II DOMINGO DE CUARESMA

La Oración muestra la luz en todo lo creado.

El segundo domingo de cuaresma la Iglesia lo dedica a la Transfiguración de Jesús. La semana pasada se nos invitaba a seguir a Jesús en el desierto, para afrontar y superar con él las tentaciones y hoy nos propone subir con Jesús a una colina para orar, para contemplar en su rostro humano la luz gloriosa de Dios. Pudiéramos decir que los puntos fundamentales del evangelio de hoy son que Jesús sube con Pedro, Santiago y Juan a un monte alto, y allí “se transfiguró delante de ellos” (Mc 9, 2), su rostro y sus vestidos irradiaron una luz brillante, mientras que junto a él aparecieron Moisés y Elías; y que una nube envolvió la cumbre del monte y de ella salió una voz que decía: “Este es mi Hijo amado, escuchadlo” (Mc 9, 7). Por lo tanto, la luz y la voz: la luz divina que resplandece en el rostro de Jesús, y la voz del Padre celestial que da testimonio de él y manda escucharlo.

Jesús quiere que la luz ilumine los corazones cuando se pase por la densa oscuridad que se encuentran en las vicisitudes de la vida. Dios es luz, y Jesús quiere dar a sus amigos más íntimos la experiencia de esta luz, que habita en él. Así, después de este episodio, él será en ellos una luz interior, capaz de protegerlos de los asaltos de las tinieblas. Incluso en la noche más oscura, Jesús es la luz que nunca se apaga, porque lo que “para los ojos del cuerpo es el sol que vemos, Cristo lo es para los ojos del corazón”.

Todos necesitamos luz interior para superar las dificultades de la vida. Esta luz viene de Dios, y nos la da Cristo. Subamos con Jesús al monte de la oración y, contemplando su rostro lleno de amor y de verdad, dejémonos colmar interiormente de su luz.

¿Cómo obtener esta luz? El Evangelio nos dice que esa luz se consigue en el encuentro diario con el Señor y la recepción frecuente de los sacramentos que permiten abrir nuestra mente y nuestro corazón a su presencia, a sus palabras, a su acción.

La unión con Dios no aleja del mundo, pero nos da la fuerza para permanecer realmente en el mundo, para hacer lo que se debe hacer en el mundo.
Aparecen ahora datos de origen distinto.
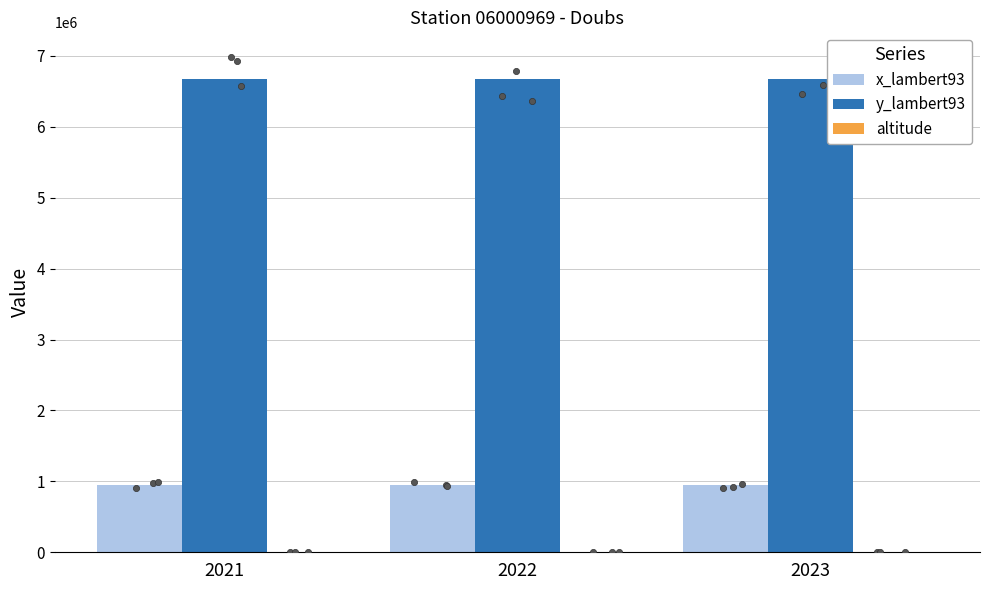

What is the total value across all series at 2021?

7622182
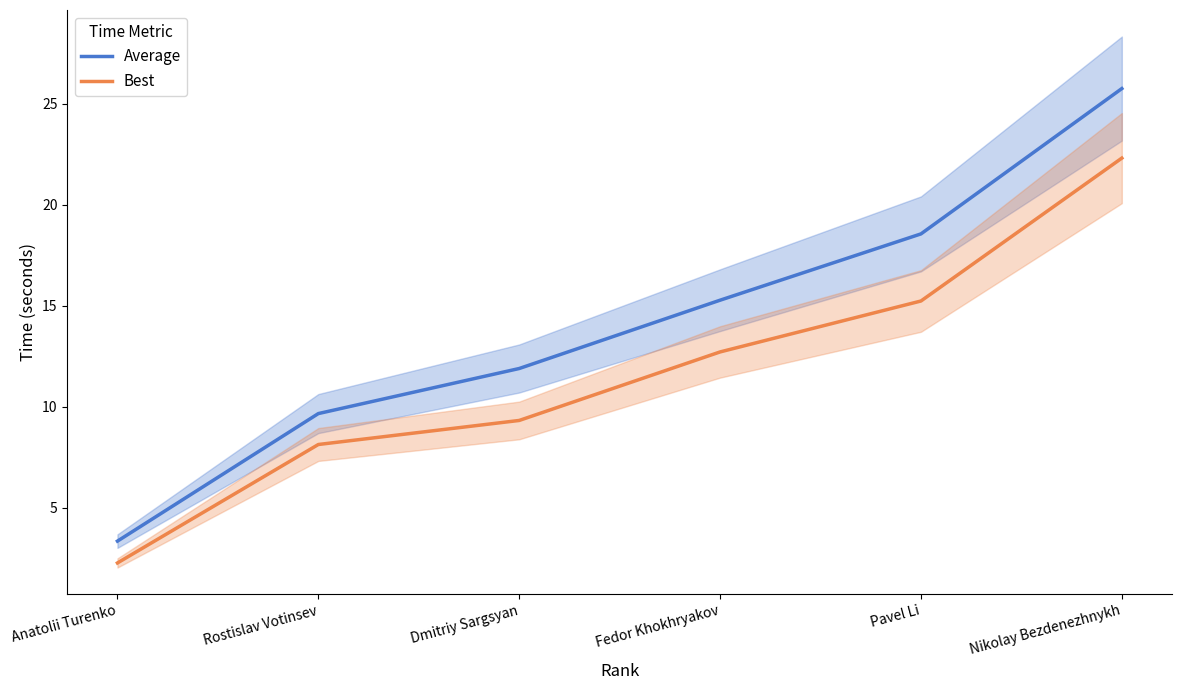

True or false: Average and Best cross at least once.

False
Así pues, también en nuestra vida de oración tal vez podemos tener momentos de particular intensidad, en los que sentimos más viva la presencia del Señor, pero es importante la constancia, la fidelidad en la relación con Dios, sobre todo en las situaciones de aridez, de dificultad, de sufrimiento, de aparente ausencia de Dios. Sólo si somos aferrados por el amor de Cristo, seremos capaces de afrontar cualquier adversidad.
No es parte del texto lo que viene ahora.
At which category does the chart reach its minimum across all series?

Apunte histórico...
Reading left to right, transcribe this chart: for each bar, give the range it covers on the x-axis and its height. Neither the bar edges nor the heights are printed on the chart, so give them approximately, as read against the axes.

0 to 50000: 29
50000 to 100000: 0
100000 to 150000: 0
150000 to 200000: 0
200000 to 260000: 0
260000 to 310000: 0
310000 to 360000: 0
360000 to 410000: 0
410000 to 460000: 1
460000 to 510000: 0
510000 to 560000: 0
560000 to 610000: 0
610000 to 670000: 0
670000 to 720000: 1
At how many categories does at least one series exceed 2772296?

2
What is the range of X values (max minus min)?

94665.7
Esto es lo que significa subir al “monte”, como lo hizo Jesús con Pedro, Santiago y Juan: el monte como lugar de la subida, no sólo externa, sino sobre todo interior; el monte como liberación del peso de la vida cotidiana, como un respirar en el aire puro de la creación; el monte que permite contemplar la inmensidad de la creación y su belleza; el monte que me da altura interior y me hace intuir al Creador. Jesús no sólo subió a un “monte” para transfigurar su gloria, también lo hizo para presentar su profunda angustia en el “monte de los olivos”, lo que muestra que en momentos de angustias también se acude a la oración para contemplar y buscar “la inmensidad de la creación y su belleza”, la cual se nos invita a encontrarla en todo lo creado.